Task goal:
Retype the lines without any changes, starting at the line that contains "Et étrangement il n'est pas le seul, Bush" and ending at the line that contains "avec la question.", with both of those lines included.

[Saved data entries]
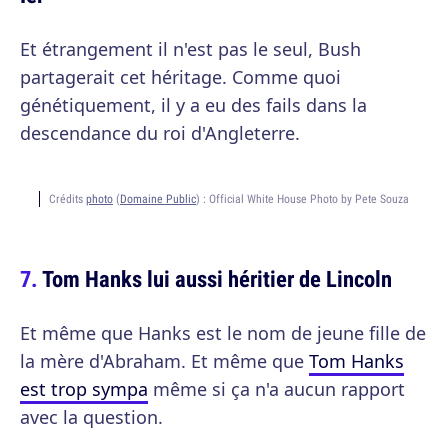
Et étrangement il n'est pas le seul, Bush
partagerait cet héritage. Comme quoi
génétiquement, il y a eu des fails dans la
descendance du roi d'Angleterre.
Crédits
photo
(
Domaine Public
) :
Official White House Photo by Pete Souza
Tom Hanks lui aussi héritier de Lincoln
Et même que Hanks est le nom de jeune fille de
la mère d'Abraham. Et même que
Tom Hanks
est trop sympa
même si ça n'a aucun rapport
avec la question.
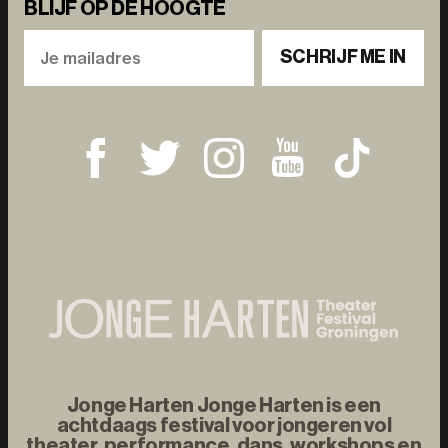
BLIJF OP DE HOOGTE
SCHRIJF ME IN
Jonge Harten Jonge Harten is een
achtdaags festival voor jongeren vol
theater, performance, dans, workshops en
==
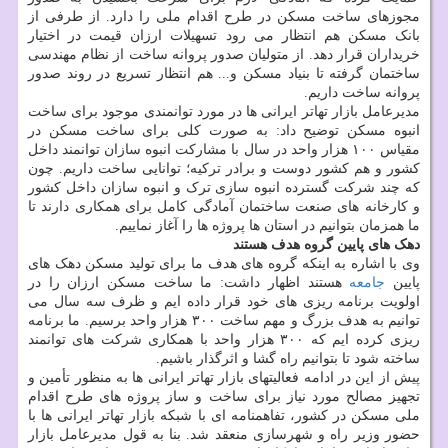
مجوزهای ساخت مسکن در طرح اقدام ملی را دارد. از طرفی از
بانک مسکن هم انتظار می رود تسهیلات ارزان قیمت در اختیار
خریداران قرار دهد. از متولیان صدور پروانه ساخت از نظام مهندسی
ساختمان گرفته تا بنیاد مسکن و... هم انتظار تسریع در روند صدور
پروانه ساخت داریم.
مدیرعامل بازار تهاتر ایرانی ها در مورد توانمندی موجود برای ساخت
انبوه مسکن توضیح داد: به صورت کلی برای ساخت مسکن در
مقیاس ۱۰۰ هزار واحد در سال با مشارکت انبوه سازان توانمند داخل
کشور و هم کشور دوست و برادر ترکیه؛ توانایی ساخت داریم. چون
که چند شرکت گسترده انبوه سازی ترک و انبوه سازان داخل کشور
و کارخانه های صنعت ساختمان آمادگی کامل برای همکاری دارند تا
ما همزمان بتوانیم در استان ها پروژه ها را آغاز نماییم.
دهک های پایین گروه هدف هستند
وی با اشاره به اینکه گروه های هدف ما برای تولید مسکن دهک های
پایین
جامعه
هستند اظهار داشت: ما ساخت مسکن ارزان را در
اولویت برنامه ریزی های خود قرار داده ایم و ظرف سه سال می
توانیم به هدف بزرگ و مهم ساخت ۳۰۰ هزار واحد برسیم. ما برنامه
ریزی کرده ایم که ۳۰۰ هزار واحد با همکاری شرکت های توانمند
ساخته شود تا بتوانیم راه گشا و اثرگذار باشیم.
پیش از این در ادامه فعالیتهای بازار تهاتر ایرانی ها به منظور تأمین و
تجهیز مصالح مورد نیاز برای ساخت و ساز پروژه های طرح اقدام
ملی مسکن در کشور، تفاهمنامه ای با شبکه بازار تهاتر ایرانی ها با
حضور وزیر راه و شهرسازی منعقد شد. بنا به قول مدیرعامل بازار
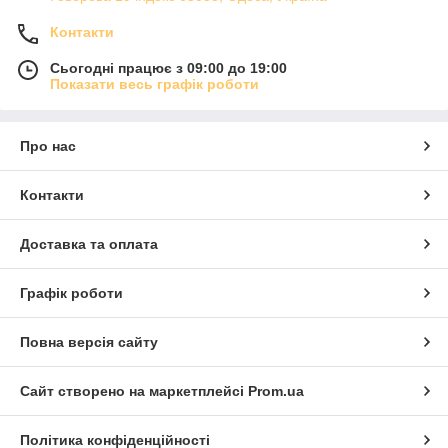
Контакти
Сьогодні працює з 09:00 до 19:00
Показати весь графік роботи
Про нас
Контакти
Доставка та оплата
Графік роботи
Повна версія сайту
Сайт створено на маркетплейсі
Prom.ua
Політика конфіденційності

Task solution:
Et étrangement il n'est pas le seul, Bush
partagerait cet héritage. Comme quoi
génétiquement, il y a eu des fails dans la
descendance du roi d'Angleterre.
Crédits
photo
(
Domaine Public
) :
Official White House Photo by Pete Souza
Tom Hanks lui aussi héritier de Lincoln
Et même que Hanks est le nom de jeune fille de
la mère d'Abraham. Et même que
Tom Hanks
est trop sympa
même si ça n'a aucun rapport
avec la question.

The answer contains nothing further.